The programme team was on the lawn of the restaurant taking in the superb seascape.
There wasn't a cloud in the sky and there should not have been anything to darken my mood as the BBC's head of radio in Northern Ireland.
But there was. I knew Gloria - we had gone to the same school. She was the star of my line-up and the Taste of Hunni mid-morning programme was sweeping all before it. But that day I sensed that I and the BBC in Belfast would soon be losing her.
It wasn't anything she said or any diminution of the exuberance of her broadcasting. I just had a feeling.
I was right. Within weeks, UTV had poached my leading lady for a ground-breaking teatime programme called Good Evening Ulster. It was an hour of entertaining television with news encapsulated, just what the province needed during those morose days of relentless violence. As with Taste of Hunni, Good Evening Ulster snaffled a huge share of the available audience - beginning the same year Christine Bleakley was born, 1979.
UTV would have loved Gloria's programme to have run a decade but it was not to be, because it in turn fell victim to the same pressures. The BBC poached Gloria back with a slot on Radio Two and the rest is history.
I tell this tale because it expresses the inexorable out-working of the relationship between talent and the broadcasting organisations. I could not hold onto Gloria for Radio Ulster because I could not out-bid Ulster Television.
Within three years, Ulster Television was outbid by BBC Radio Two and the lady headed towards the bright lights of London, a path trodden by Terry Wogan from Dublin some 10 years before.
Of course, money is just part of the equation. Gloria was ambitious and when the opportunity to move from radio to television and then from local broadcasting to national, she was off in a puff of smoke. There is rarely sentimentality in this process. It is business, strictly business and the natural operation of a market.
That is why I have reservations about the BBC Trust pressurising the BBC to reveal its highest freelance earners. These broadcasters are not employees.
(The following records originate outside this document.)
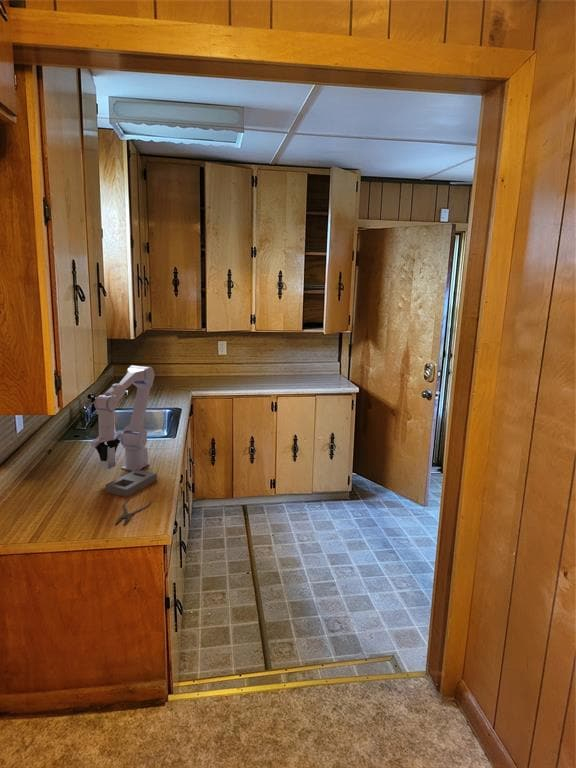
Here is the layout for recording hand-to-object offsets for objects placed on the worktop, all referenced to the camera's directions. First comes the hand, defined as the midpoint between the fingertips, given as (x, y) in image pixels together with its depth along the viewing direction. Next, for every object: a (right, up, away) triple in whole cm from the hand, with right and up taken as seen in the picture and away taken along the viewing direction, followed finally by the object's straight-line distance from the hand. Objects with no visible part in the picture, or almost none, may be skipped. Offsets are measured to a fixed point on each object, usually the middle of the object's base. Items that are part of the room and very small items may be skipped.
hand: (107, 458), depth 190 cm
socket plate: (+10, -11, 0) cm, 14 cm away
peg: (0, -3, +1) cm, 3 cm away
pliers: (+17, -16, -21) cm, 31 cm away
They are operating as a business, often as sole traders or limited companies, with their talent and brand marketability as their assets.
As things stand, the BBC is not going to be required to reveal the individual amounts, but that is the way things are pointing. The money payable within any contract, whether for broadcasting talent or the supply of toilet rolls, has always been regarded in business as private, unless the parties agree otherwise.
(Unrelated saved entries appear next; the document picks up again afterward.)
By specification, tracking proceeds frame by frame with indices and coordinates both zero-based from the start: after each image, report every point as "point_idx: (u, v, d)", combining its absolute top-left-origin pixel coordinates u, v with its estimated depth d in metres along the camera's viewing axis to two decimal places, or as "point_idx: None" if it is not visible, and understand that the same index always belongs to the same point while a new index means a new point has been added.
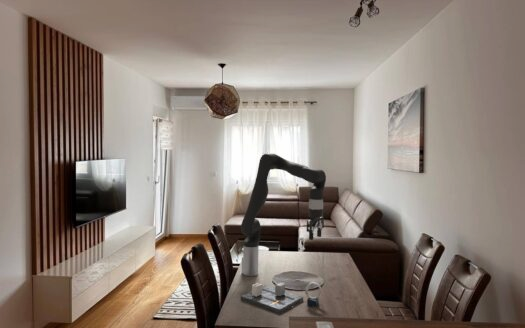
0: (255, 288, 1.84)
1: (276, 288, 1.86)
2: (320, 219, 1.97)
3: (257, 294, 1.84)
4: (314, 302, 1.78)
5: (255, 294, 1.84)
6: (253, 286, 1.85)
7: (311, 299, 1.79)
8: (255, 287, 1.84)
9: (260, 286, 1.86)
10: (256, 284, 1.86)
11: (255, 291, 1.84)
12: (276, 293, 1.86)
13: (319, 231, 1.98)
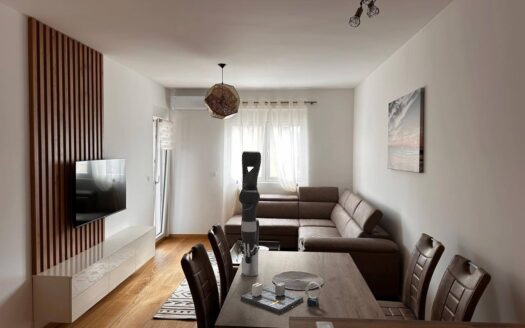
0: (255, 288, 1.84)
1: (276, 288, 1.86)
2: None
3: (257, 294, 1.84)
4: (314, 302, 1.78)
5: (255, 294, 1.84)
6: (253, 286, 1.85)
7: (311, 299, 1.79)
8: (255, 287, 1.84)
9: (260, 286, 1.86)
10: (256, 284, 1.86)
11: (255, 291, 1.84)
12: (276, 293, 1.86)
13: None
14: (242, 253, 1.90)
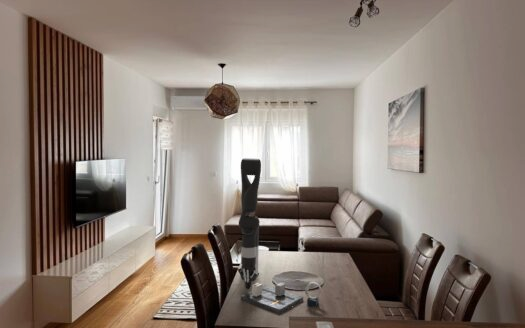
0: (255, 288, 1.84)
1: (276, 288, 1.86)
2: None
3: (257, 294, 1.84)
4: (314, 302, 1.78)
5: (255, 294, 1.84)
6: (253, 286, 1.85)
7: (311, 299, 1.79)
8: (255, 287, 1.84)
9: (260, 286, 1.86)
10: (256, 284, 1.86)
11: (255, 291, 1.84)
12: (276, 293, 1.86)
13: None
14: (242, 279, 1.91)
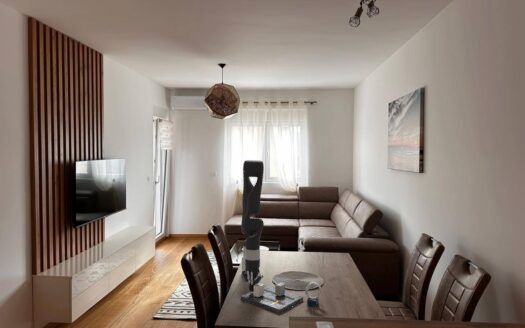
0: (257, 289, 1.83)
1: (276, 288, 1.86)
2: None
3: (259, 295, 1.83)
4: (314, 302, 1.78)
5: (257, 295, 1.83)
6: (255, 287, 1.84)
7: (311, 299, 1.79)
8: (257, 288, 1.83)
9: (262, 287, 1.85)
10: (258, 285, 1.86)
11: (257, 292, 1.83)
12: (276, 293, 1.86)
13: None
14: (246, 281, 1.89)
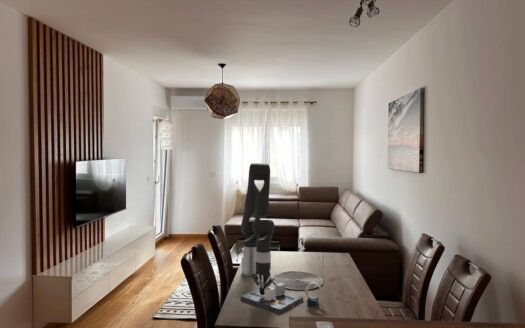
0: (267, 292, 1.79)
1: (276, 288, 1.86)
2: None
3: (270, 298, 1.79)
4: (314, 302, 1.78)
5: (268, 298, 1.79)
6: (266, 290, 1.80)
7: (311, 299, 1.79)
8: (268, 291, 1.79)
9: (273, 290, 1.81)
10: (269, 288, 1.81)
11: (268, 295, 1.79)
12: (276, 293, 1.86)
13: None
14: (256, 284, 1.85)
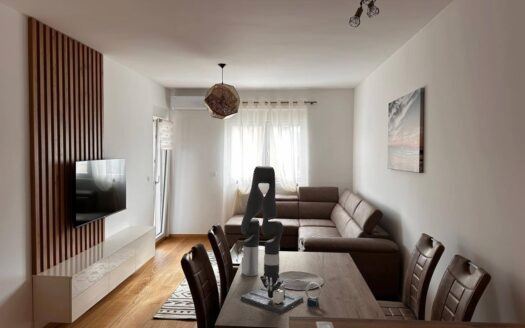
0: (276, 295, 1.76)
1: None
2: None
3: (279, 301, 1.76)
4: (314, 302, 1.78)
5: (276, 301, 1.76)
6: (274, 293, 1.77)
7: (311, 299, 1.79)
8: (276, 294, 1.76)
9: (281, 293, 1.78)
10: (277, 291, 1.78)
11: (276, 298, 1.76)
12: None
13: None
14: None
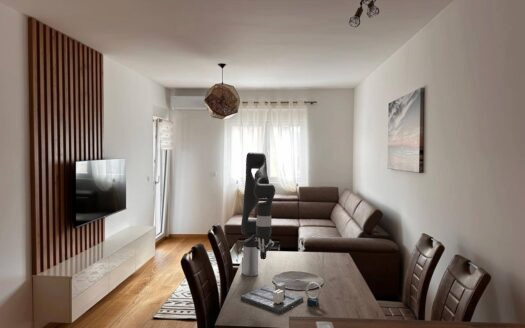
0: (276, 295, 1.76)
1: (276, 288, 1.86)
2: None
3: (279, 301, 1.76)
4: (314, 302, 1.78)
5: (276, 301, 1.76)
6: (274, 293, 1.77)
7: (311, 299, 1.79)
8: (276, 294, 1.76)
9: (282, 293, 1.78)
10: (277, 291, 1.78)
11: (276, 298, 1.76)
12: None
13: None
14: (257, 248, 1.85)
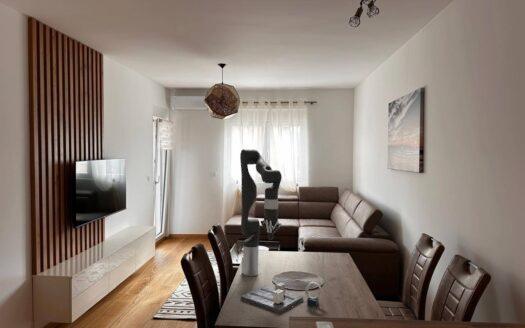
0: (276, 295, 1.76)
1: (276, 288, 1.86)
2: None
3: (279, 301, 1.76)
4: (314, 302, 1.78)
5: (276, 301, 1.76)
6: (274, 293, 1.77)
7: (311, 299, 1.79)
8: (276, 294, 1.76)
9: (282, 293, 1.78)
10: (277, 291, 1.78)
11: (276, 298, 1.76)
12: None
13: None
14: (265, 230, 2.00)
It is commercially sensitive information and should be secret from everyone except the taxman. Anyway, unless commercial broadcasters publish the same information, there is little context for such information.
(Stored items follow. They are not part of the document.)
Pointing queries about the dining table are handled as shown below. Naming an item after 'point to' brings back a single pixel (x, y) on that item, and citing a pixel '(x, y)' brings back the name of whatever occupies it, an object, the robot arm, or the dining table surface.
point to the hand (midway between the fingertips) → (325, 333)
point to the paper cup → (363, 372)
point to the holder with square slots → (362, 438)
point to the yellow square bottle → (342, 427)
The broadcasters, BBC and commercial, do not shell out more money than they have to for broadcasters. They can buy in talent or develop it from within, which is a slower but cheaper process.
Christine Bleakley began broadcasting in Belfast's City Beat alongside Stephen Nolan. Both migrated to the BBC and both were nurtured within BBC Belfast.
Stephen Nolan remains within the BBC as a local and national radio broadcaster; Christine moved to London and BBC network television. But both show what can be done with excellent talent-spotting and well-directed management.
However, this process must renew itself constantly, because its success very often leads to talented broadcasters going from cheap to expensive, and possibly becoming too expensive to retain. That is what happened with UTV broadcasters Gordon Burns and Ivor Mills and is what is happening with Christine and the BBC right now. This is a sign of success for all involved and we in Northern Ireland should be proud of it.
The money paid to top BBC executives is a different matter. In big commercial companies, there are boards with non-executive directors who often make the decisions about what the top people are to be paid. This is a moderating device.
There is evidence that the equivalent system at the BBC has not been working well. The result is widespread unease at high pay at the top, which is bad for a BBC funded by public levy. Recently announced pay freezes for top table people and some reductions go some way to reducing disquiet, but expect more measures. The BBC is very sensitive to political atmospheres and it knows that there is a new Government and a new sentiment at large prompting expectations not to be frustrated.
Having said all that, it should be remembered that the BBC is a success story. It is providing an astounding range of services for under £3 a week. Compare that with what Sky charges. Politicians and others should resist the temptation to micro-manage the BBC.
If you think the talent is expensive, be aware that the star broadcasters consume less than 7% of the BBC's income.